Many private initiatives complement the work of institutions like MACBA, and the city’s other public art organizations – MNAC, the Picasso Museum, CCCB, Hangar, La Virreina, CaixaForum, Arts Santa Mònica, and Fabra i Coats. Among them, the Miró, Tàpies, Suñol, and Vila Casas foundations are most notable. One could also mention KBr Barcelona and Foto Colectania, dedicated to photography. More recently, the Museum of Forbidden Art (owned by the collector and media magnate Tatxo Benet) and Moco Museum Barcelona have joined the list. The art offerings are vast and almost always of the highest quality.

Actually, Barcelona has always produced and shown good art, but collecting remains a specialist interest – one that doesn’t seem to hold very deep roots.
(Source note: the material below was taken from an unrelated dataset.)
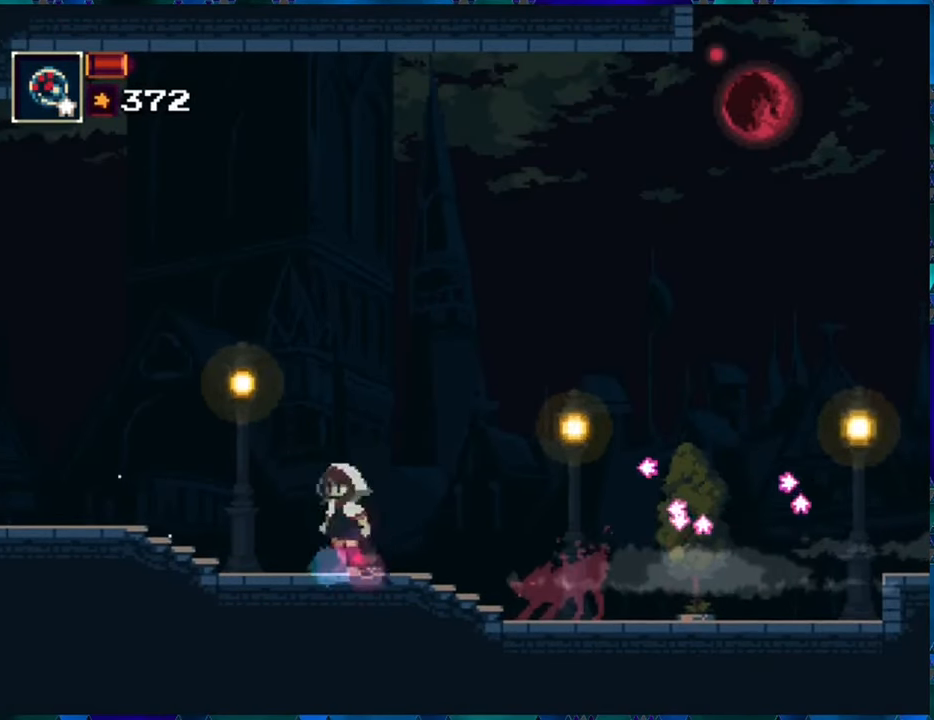
{"buttons": ["R1", "DPAD_LEFT"], "left_stick": "center", "right_stick": "center", "events": [[233, "B", "down"], [400, "B", "up"]]}
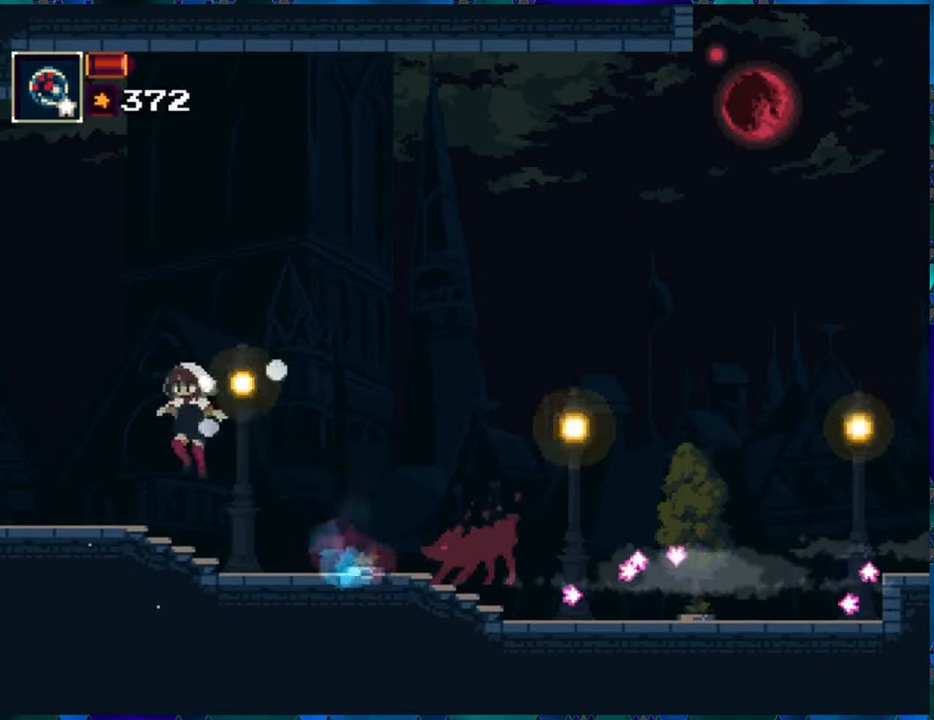
{"buttons": ["R1", "DPAD_RIGHT"], "left_stick": "center", "right_stick": "center", "events": [[167, "DPAD_LEFT", "up"], [434, "DPAD_RIGHT", "down"]]}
Yet Rebeca Blanchard, Àlex Nogueras, and Patricia and Marta de Muga, partners at the Prats Nogueras Blanchard gallery (created earlier this year as a merger between two pre-existing galleries), underline that the failure to pass the tradition of collecting down from one generation to the next is partly offset by the European population owning second homes in the city. ‘Whereas in Madrid you will find Latin American collectors, we have many collectors from countries like Switzerland, Germany, and France, who live in Barcelona for part of the year. They are very respectful and open-minded. Furthermore, many of them are interested in Catalan artists, which we find quite nice of them.’
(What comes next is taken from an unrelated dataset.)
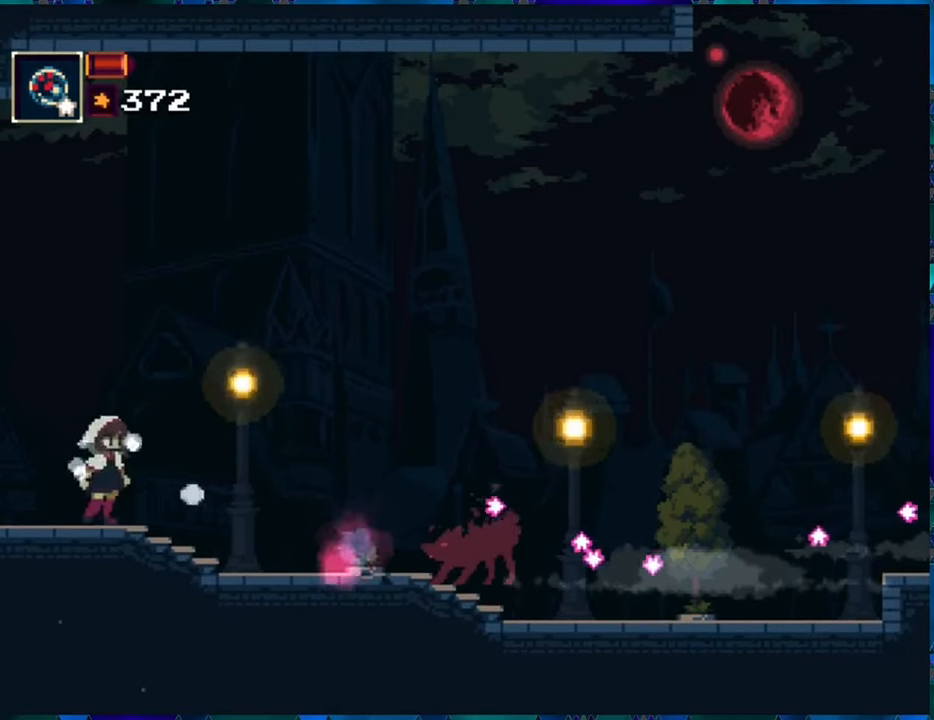
{"buttons": ["R1", "DPAD_LEFT"], "left_stick": "center", "right_stick": "center", "events": [[17, "DPAD_RIGHT", "up"], [434, "DPAD_LEFT", "down"]]}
Their interest isn’t hard to understand. As with any art scene, buoyancy often comes from the artists themselves, something Dyangani Ose was quick to recognize. ‘Being at the helm of MACBA, I often receive very interesting, highly interdisciplinary proposals, and my encounters with this dynamic Barcelona remind of the city I knew over 20 years ago,’ she says. ‘I feel like this energy is now being recovered. Barcelona is beginning to believe in itself.’